Publication type: news
Wilde MATHEWS.
FDA Issues Drug-Safety Guidelines Withdrawals From Market Of Approved Medicines Add to Pressure on Agency
THE WALL STREET JOURNAL 2005 Mar 25
Full text:
Federal regulators issued new guidelines laying out when, and how, drug makers should go beyond label warnings and incorporate other restrictions on the use of a drug.
The document, which came with two related regulatory guidances on how pharmaceutical companies should detect safety issues during clinical trials and after medicines are on the market, comes as the Food and Drug Administration is seeking to shore up its emphasis on safety. The agency is under congressional scrutiny in the wake of high-profile drug withdrawals and as its acting commissioner, Lester Crawford, is seeking Senate confirmation.

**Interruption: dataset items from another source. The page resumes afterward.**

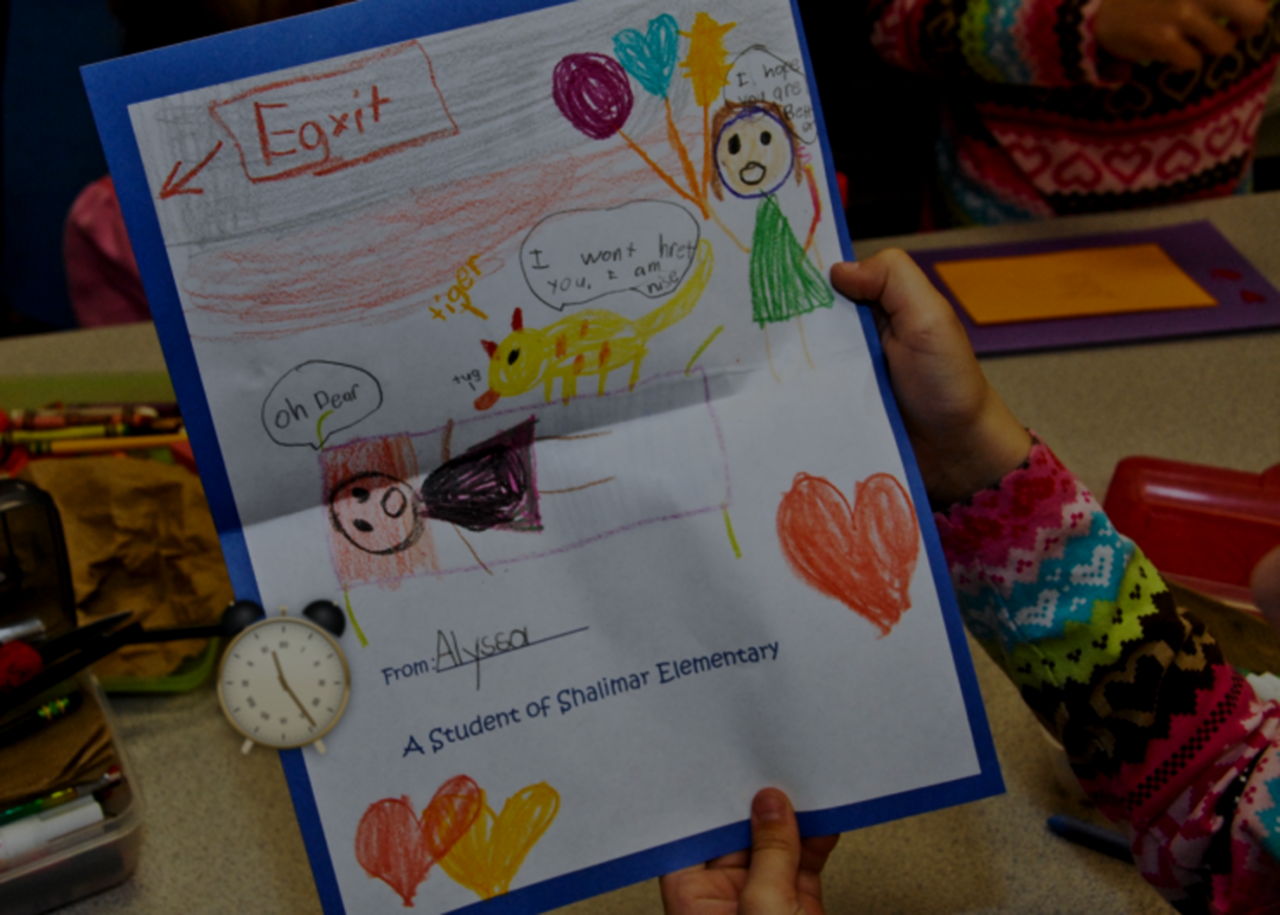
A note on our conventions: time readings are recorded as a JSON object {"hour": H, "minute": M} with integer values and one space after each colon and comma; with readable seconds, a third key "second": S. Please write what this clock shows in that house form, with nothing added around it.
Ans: {"hour": 11, "minute": 24}
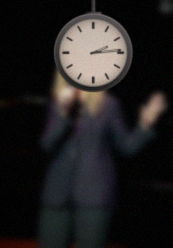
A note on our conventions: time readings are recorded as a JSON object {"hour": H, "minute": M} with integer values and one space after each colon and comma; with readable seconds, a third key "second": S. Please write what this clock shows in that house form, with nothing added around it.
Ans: {"hour": 2, "minute": 14}
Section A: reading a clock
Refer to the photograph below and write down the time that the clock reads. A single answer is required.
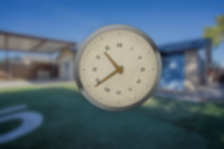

The goal is “closer and earlier discussions and collaboration between FDA and industry on safety issues,” said Paul Seligman, director of the agency’s office of pharmacoepidemiology and statistical science.
Still, the new guidelines aren’t likely to dispel all concerns raised by members of Congress. For one thing, the guidelines say that if a drug maker feels it needs a risk-minimization plan for a drug with known side effects, it should go first to the FDA division that reviewed the drug for approval, which will work with other parts of the agency such as the drug-safety office. This is the current practice, but some lawmakers have argued that safety matters should be handled more independently. The FDA also plans to create a new drug-safety board that is supposed to add a new layer of outside review.
The agency’s approach is a sensitive topic, because doctors, pharmacists and drug companies have all raised questions about the FDA’s authority to impose limits on how medicines are prescribed and promoted. At the same time, the regulators have come under pressure to impose more limits on drugs with known side effects. The agency tends to work out such agreements as conditions of a drug’s approval. Once a drug is on the market, the agency is less able to demand restrictions.
In the new guidelines, which in many cases codify practices already in place, the FDA takes a cautious line. The agency says that while it hopes that drug companies will determine when special measures are needed, it “may recommend” a plan “based on the agency’s own interpretation of risk information.” It intends to bring questions about risk programs to public meetings of its advisory committees, which are made up of outside experts.
The agency’s examples of types of drugs likely to require special risk measures include those that cause birth defects and powerful addictive painkillers. More broadly, the FDA says that some drugs may need restrictions because “safe and effective use call for specialized health-care skills, training, or facilities to manage” the side effects.
The agency doesn’t officially have the power to regulate the practice of medicine. But it lists measures that drug makers might consider for very risky drugs, such as limiting distribution to certain pharmacies, allowing prescriptions only by specially certified doctors, or dispensing drugs only to patients with certain lab-test results. Some drugs already have such restrictions, such as the powerful acne medicine Accutane, which causes birth defects when taken by pregnant women.